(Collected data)
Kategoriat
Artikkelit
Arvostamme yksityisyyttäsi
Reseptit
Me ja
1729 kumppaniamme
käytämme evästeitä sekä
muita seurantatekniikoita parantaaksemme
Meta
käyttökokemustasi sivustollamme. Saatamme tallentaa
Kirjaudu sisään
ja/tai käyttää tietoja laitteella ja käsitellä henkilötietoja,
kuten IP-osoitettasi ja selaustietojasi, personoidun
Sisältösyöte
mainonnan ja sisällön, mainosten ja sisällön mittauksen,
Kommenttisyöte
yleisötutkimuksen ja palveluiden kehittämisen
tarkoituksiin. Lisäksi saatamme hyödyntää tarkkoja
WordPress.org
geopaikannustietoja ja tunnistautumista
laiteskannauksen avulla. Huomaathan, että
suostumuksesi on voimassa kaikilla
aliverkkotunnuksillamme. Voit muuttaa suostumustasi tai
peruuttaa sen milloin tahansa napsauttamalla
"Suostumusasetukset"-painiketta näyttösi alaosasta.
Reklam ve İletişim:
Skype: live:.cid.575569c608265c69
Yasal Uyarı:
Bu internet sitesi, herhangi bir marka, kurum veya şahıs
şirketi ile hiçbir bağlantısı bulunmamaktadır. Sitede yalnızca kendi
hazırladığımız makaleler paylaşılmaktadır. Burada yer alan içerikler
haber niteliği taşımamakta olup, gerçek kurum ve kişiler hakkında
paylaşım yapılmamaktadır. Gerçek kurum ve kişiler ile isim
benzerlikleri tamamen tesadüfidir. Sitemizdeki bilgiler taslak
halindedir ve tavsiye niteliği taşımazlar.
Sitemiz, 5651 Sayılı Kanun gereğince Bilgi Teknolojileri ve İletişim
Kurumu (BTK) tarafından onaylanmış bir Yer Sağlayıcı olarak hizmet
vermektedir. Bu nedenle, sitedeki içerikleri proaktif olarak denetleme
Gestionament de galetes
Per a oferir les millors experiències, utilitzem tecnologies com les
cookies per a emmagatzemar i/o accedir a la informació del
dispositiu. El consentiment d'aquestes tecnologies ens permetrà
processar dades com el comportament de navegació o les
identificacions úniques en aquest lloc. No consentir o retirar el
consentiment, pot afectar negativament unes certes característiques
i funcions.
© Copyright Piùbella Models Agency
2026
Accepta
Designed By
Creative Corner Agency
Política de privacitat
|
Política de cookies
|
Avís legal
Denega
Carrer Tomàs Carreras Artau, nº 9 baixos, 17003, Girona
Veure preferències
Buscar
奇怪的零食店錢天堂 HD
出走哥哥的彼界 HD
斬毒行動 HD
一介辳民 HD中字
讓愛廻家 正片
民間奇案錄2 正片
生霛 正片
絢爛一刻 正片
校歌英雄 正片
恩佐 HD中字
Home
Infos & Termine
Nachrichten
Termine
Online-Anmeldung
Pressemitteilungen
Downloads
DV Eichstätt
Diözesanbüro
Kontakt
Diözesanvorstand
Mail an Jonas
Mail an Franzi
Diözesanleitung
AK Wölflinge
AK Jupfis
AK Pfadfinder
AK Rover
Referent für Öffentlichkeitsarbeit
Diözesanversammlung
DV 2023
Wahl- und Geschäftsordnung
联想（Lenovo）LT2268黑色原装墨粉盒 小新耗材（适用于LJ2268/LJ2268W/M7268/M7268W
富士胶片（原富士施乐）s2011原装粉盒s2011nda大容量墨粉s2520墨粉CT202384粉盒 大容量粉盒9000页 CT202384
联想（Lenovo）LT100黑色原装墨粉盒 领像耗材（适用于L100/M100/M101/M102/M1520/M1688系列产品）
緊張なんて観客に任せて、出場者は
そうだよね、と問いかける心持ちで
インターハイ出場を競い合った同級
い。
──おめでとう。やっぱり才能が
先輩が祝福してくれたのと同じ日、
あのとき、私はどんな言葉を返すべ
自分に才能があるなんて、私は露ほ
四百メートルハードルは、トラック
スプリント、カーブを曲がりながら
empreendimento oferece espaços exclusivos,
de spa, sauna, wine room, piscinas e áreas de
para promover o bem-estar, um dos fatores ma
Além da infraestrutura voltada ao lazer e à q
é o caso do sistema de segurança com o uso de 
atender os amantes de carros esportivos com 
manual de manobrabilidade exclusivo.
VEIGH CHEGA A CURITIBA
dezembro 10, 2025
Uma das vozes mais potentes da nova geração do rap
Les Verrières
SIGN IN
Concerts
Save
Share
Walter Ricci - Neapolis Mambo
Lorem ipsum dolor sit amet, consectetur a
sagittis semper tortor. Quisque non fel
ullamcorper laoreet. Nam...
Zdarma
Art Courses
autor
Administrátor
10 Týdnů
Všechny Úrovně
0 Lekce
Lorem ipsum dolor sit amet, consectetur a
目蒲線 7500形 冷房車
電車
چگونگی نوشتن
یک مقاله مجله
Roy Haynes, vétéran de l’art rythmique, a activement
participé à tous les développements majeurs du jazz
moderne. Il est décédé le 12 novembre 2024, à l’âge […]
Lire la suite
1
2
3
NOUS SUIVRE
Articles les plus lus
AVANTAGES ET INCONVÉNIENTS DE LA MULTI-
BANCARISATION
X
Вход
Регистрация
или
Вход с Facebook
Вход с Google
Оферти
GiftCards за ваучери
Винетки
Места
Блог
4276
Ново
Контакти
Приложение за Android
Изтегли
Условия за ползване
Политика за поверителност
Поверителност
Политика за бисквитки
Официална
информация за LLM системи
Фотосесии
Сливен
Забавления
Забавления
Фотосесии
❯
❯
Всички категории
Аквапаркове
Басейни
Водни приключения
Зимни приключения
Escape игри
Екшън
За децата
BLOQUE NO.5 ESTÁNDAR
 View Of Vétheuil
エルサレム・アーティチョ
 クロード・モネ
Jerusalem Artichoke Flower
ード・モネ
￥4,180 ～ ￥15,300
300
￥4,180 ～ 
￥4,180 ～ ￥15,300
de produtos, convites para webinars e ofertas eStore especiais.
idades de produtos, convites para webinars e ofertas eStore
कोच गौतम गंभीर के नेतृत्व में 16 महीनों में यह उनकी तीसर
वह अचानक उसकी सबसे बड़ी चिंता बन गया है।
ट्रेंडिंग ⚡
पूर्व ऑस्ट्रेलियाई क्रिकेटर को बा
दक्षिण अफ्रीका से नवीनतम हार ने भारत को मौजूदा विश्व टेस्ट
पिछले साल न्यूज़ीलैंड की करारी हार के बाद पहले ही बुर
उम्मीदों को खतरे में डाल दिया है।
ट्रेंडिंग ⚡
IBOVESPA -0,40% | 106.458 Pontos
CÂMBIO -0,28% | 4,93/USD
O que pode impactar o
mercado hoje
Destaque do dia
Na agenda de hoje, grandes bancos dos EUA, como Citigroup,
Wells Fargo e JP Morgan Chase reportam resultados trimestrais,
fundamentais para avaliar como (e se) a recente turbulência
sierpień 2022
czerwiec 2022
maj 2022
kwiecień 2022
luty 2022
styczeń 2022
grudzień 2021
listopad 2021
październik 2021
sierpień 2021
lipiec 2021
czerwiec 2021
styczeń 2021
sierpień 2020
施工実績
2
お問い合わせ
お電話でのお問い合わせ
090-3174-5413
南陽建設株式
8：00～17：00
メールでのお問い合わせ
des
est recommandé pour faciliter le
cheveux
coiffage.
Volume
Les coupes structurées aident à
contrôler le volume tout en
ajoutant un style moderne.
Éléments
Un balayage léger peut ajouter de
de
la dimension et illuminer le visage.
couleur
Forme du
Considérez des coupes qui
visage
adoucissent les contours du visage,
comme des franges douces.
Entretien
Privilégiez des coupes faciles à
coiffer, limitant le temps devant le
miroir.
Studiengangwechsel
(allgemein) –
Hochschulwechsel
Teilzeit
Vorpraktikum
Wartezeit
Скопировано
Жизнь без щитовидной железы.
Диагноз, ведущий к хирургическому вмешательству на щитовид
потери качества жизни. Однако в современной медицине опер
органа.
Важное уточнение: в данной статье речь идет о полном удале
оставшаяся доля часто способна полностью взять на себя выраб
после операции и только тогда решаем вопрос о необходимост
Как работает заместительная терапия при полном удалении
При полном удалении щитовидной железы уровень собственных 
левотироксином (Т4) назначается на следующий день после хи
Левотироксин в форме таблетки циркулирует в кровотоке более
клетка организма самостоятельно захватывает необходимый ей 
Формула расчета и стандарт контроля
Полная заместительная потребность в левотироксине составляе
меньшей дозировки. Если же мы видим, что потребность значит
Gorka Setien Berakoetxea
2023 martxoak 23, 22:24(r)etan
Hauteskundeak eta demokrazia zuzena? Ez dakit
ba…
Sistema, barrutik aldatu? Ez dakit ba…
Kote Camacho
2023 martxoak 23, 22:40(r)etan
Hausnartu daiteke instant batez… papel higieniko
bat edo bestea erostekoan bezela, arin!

• **Required action**
An exact, complete copy of the lines above from the one with "Sisältösyöte" through the one with "hazırladığımız makaleler paylaşılmaktadır." is the whole answer.

• **The completed task**
Sisältösyöte
mainonnan ja sisällön, mainosten ja sisällön mittauksen,
Kommenttisyöte
yleisötutkimuksen ja palveluiden kehittämisen
tarkoituksiin. Lisäksi saatamme hyödyntää tarkkoja
WordPress.org
geopaikannustietoja ja tunnistautumista
laiteskannauksen avulla. Huomaathan, että
suostumuksesi on voimassa kaikilla
aliverkkotunnuksillamme. Voit muuttaa suostumustasi tai
peruuttaa sen milloin tahansa napsauttamalla
"Suostumusasetukset"-painiketta näyttösi alaosasta.
Reklam ve İletişim:
Skype: live:.cid.575569c608265c69
Yasal Uyarı:
Bu internet sitesi, herhangi bir marka, kurum veya şahıs
şirketi ile hiçbir bağlantısı bulunmamaktadır. Sitede yalnızca kendi
hazırladığımız makaleler paylaşılmaktadır. Burada yer alan içerikler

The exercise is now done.